Blair, Bush and Aznar made the decision to invade Iraq in 2003. / SUR
  • what happened today?

  • The American, British and Spanish leaders decided to go to war against Iraq

On 16 March 2003, US president George W Bush, UK prime minister Tony Blair and Spanish prime minister José María Aznar sat down together for emergency talks at what became known as the 'Azores summit'.

The meeting took place on the island of Terceira. Officially, the aim was to discuss the prospects of a UN resolution on Iraq, but it was here that the three leaders took the decision which resulted in the War on Iraq beginning four days later.

At a press conference immediately after the meeting, President Bush said they were working toward the great cause of peace and security in this world. "We concluded that tomorrow is a moment of truth for the world" he announced.

"Many nations have voiced a commitment to peace and security. And now they must demonstrate that commitment to peace and security in the only effective way, by supporting the immediate and unconditional disarmament of Saddam Hussein. The dictator of Iraq and his weapons of mass destruction are a threat to the security of free nations. He is a danger to his neighbours. He's a sponsor of terrorism. He's an obstacle to progress in the Middle East.... Saddam Hussein has proven he is capable of any crime.
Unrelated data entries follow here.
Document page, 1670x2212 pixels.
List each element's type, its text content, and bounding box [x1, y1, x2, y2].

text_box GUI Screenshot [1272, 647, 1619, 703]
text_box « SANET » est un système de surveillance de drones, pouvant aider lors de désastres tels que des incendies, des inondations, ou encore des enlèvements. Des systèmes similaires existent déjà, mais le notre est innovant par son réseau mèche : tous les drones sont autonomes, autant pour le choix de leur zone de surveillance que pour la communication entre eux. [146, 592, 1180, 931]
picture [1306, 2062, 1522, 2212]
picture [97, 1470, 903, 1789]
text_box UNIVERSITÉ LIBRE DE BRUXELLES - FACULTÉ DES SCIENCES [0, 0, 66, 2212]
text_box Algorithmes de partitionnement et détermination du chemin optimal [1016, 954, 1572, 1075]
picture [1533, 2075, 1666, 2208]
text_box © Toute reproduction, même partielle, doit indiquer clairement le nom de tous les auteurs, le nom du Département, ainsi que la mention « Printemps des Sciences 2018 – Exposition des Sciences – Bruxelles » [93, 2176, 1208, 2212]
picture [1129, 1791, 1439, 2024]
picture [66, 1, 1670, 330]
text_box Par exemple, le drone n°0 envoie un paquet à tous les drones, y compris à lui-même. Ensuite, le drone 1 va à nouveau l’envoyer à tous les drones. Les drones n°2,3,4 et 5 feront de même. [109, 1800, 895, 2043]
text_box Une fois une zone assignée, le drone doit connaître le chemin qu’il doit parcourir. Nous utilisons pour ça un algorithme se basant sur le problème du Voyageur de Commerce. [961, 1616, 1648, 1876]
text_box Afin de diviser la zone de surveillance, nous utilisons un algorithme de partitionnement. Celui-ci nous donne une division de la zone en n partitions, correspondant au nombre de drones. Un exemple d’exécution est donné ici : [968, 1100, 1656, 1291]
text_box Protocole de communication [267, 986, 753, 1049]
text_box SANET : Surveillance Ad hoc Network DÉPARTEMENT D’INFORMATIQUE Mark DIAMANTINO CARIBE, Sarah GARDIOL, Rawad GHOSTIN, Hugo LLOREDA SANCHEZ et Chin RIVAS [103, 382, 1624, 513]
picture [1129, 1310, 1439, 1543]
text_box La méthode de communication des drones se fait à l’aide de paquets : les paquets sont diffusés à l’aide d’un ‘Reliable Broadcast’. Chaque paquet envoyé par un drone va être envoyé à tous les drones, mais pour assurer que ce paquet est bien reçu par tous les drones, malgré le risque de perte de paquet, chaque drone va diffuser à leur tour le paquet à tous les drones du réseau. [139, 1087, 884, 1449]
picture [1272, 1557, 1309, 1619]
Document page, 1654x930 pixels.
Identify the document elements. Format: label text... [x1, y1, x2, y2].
We must not permit his crimes to reach across the world," said Bush.

In his address, José María Aznar said the three leaders had not come to the Azores in order to make a declaration of war, but that international law has to be respected and so do UN resolutions. "We are well aware of the international world public opinion, of its concern. And we are also very well aware of our responsibilities and obligations. If Saddam Hussein wants to disarm and avoid the serious consequences that he has been warned about by the United Nations, he can do so. And nothing in our document, nor in our statement, can prevent him from doing so, if he wants to. So his is the sole responsibility," he said.

Tony Blair said Saddam Hussein had been playing games with the international community for 12 years and would continue to do so, and that it was very important for the international community to give him a strong and unified message. "We will do all we can in the short time that remains to make a final round of contacts, to see whether there is a way through this impasse. But we are in the final stages, because, after 12 years of failing to disarm him, now is the time when we have to decide," he said.

The war on Iraq, which the US dubbed Operation Iraqi Freedom, lasted from 20 March to 1 May 2003 and succeeded in ridding the world of Saddam Hussein. However conflict continued for much of the next decade. No weapons of mass destruction were ever found in Iraq.

In Spain there had been strong public feeling against Aznar's decision to declare war on Hussein, and in 2004 one of the first things new prime minister José Luis Rodríguez Zapatero did was to fulfil his manifesto commitment to withdraw Spanish troops from Iraq.